The next wave of AI breakthroughs will redefine not just technology but the way businesses operate, compete, and deliver value. Agent interoperability, the ability for AI agents to communicate and collaborate across different platforms, will mark the end of the era of fragmented automation. For enterprises, this translates to streamlined workflows, faster decision cycles, and fewer operational bottlenecks across the value chain. For instance, in manufacturing, AI will autonomously manage production, expedite lots, optimise inventory, schedule operations, and reallocate capacity, thereby driving lower costs, higher throughput, and greater resilience. In sectors like retail, AI will move beyond efficiency to create value, turning loyalty programmes into personalised experience ecosystems that influence demand and support premium pricing.

Open-source models will enable Indian enterprises to build sector-specific AI, enhancing insights, speed, and differentiation. Self-verifying agents and natural-language programming will reduce oversight and simplify workflows. Lean, specialised models will enable AI quality control, with proprietary data powering “data flywheels” that enhance performance.

Cybersecurity will also transform. AI will provide defenders with the scale to triage threats, detect anomalies, and strengthen enterprise resilience over the next few years.

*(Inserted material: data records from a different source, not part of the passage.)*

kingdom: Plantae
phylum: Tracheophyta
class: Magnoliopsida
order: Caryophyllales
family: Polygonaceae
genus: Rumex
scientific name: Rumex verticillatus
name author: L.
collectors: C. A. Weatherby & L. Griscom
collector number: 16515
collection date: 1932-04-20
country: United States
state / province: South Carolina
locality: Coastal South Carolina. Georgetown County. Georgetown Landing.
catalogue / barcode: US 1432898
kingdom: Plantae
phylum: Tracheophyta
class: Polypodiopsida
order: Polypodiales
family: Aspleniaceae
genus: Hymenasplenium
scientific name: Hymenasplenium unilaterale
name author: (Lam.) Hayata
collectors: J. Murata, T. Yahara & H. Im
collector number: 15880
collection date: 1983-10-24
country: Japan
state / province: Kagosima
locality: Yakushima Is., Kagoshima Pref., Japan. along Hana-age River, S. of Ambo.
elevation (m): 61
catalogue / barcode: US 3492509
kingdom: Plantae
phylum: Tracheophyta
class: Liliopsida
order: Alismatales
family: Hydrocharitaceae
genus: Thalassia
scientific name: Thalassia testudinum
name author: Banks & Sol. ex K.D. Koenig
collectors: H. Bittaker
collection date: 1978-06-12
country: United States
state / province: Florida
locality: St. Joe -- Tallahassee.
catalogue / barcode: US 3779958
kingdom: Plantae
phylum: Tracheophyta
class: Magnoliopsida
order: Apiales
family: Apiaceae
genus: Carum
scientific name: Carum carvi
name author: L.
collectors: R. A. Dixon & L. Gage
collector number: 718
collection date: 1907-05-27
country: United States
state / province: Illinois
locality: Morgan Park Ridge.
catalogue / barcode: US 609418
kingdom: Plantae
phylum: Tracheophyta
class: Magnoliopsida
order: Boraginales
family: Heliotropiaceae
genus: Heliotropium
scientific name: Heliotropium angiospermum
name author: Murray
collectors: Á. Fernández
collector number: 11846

Roadblocks in the path to success

According to Ecosystm, 77% of organisations struggle to demonstrate a measurable RoI, 67% face challenges with legacy systems, and 66% are hindered by regulatory complexities. Unlocking AI’s full potential will require unified data foundations, strong governance, and tight collaboration between AI systems and human expertise. Ultimately, the real limit to AI decision-making won’t be the model's capability, but the depth and quality of an organisation’s data. It’s well known that AI models are only as good as the data they are trained on, and because of this, data has become every businesses’ most valuable asset. Enterprises require real-time access to high-quality data to achieve success. They need to invest in a cloud-based, scalable, integrated data platform that supports their business growth and expansion.

The road ahead

In this new AI era, traditional roles will also undergo evolutionary growth. Some roles will fade, new ones will emerge, and nearly all will require AI-aligned skills. Every employee will need to upskill or reskill as AI becomes part of daily work, making AI skilling a core strategic priority. By 2026, companies will need dedicated AI change-management teams to drive reskilling, build trust, redesign incentives, and reshape workflows. AI adoption is not just a tech upgrade; it is a cultural shift. Employees must know when to trust AI and when to override it. Therefore, organisations that succeed will be those that treat AI as a system that transforms decision-making and accountability throughout the business. The leaders who succeed will not just invest in more powerful AI. They will invest in the people and processes that turn data into insights and a reliable, shared reality - and only then unlock the true potential of AI at scale.